La D de Dior Buisson Couture, 13 Kasım’da gerçekleşen Grand Prix d’Horlogerie de Genève’de “Prix de la Montre Joaillerie” ödülünü alarak mücevher saatin yalnızca zamanı gösteren bir obje değil, aynı zamanda kavramsal bir tasarım alanı olduğunu yeniden hatırlattı. Dior’un bu özel modeli, saatçiliği mekanik bir disiplin olmaktan çıkarıp, estetik bir ifade biçimine dönüştüren yaklaşımın güncel bir yansıması olarak öne çıkıyor.
Modelin yaratım sürecinde, Dior Joaillerie’nin Sanat Direktörü Victoire de Castellane, Christian Dior’un doğaya ve özellikle çiçeklere duyduğu ilgiyi çıkış noktası olarak ele alıyor. Ancak ortaya çıkan sonuç, romantik bir bahçe betimlemesinden ziyade; doğanın form, dokular ve katmanlar üzerinden modern bir yorumunu sunan sofistike bir kompozisyon. Yüksek mücevher dünyasında sıkça rastlanan floral anlatı, bu kez hacim ve yüzey ilişkisi üzerine kurulu daha mimari bir dil kazanıyor.
Pembe altın kadran, tamamen taşlarla kaplanarak ışıkla her açıdan farklı bir etkileşim kuracak şekilde tasarlanıyor. Yakut, pembe safir, pırlanta ve tsavorite granatların bir araya gelişi, tonların kontrollü geçişi sayesinde organik ama aynı zamanda bilinçli bir düzen hissi yaratıyor. Bu düzen, saatin yüzeyinde sürekli hareket eden bir derinlik algısı oluşturuyor.

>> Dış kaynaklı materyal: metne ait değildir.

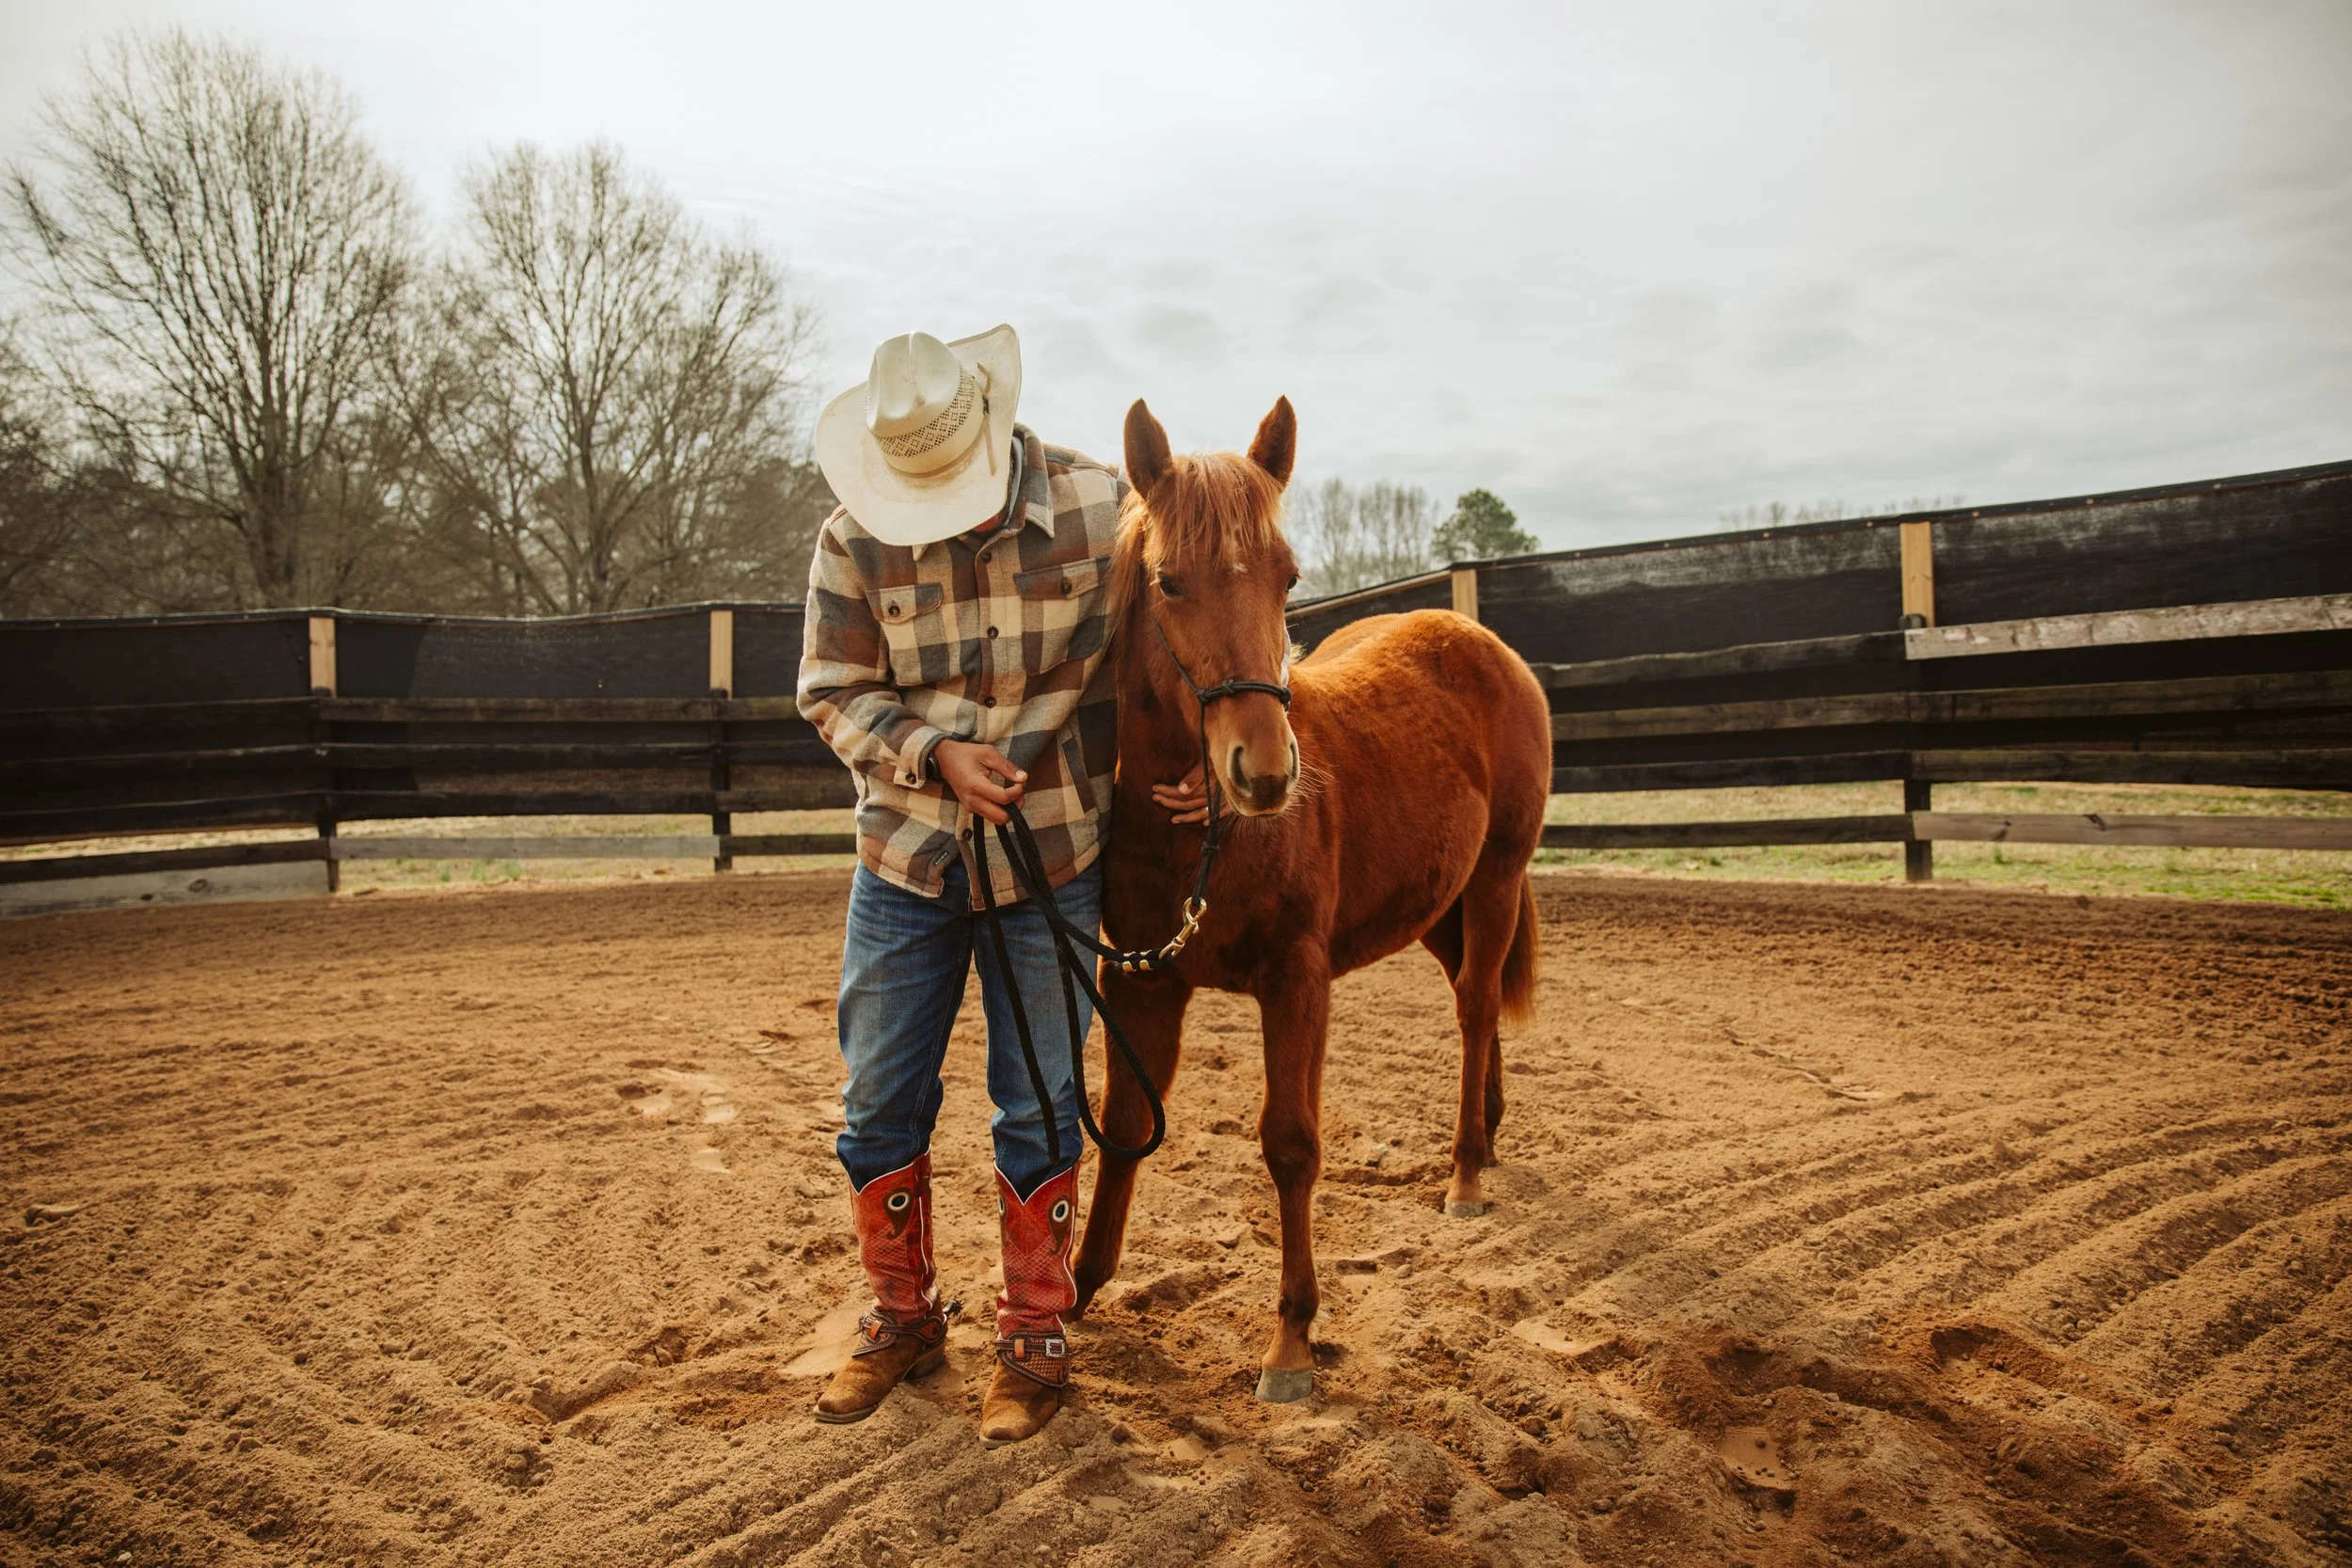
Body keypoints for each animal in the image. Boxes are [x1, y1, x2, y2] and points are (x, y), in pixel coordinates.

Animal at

Pırlantalarla çevrelenen çerçeve ve kurma kolundaki çiçek detayı, tasarımın ana temasını incelikle pekiştirirken; arka yüzdeki çiçek motifleri de bu bütünlüğü tamamlayan sessiz ama güçlü bir anlatı sunuyor. Her ayrıntı, saatin yalnızca ön yüzünde değil, her noktasında düşünülmüş bir kurguya sahip olduğunu hissettiriyor.
La D de Dior Buisson Couture, Dior’un mücevher saat evreninde doğa, zanaat ve çağdaş tasarım arasında kurduğu dengeli ilişkiyi görünür kılıyor. GPHG’de aldığı bu ödül ise, saatçiliğin teknik sınırlarının ötesinde, estetik bir dil olarak nasıl konumlandığını işaret ediyor.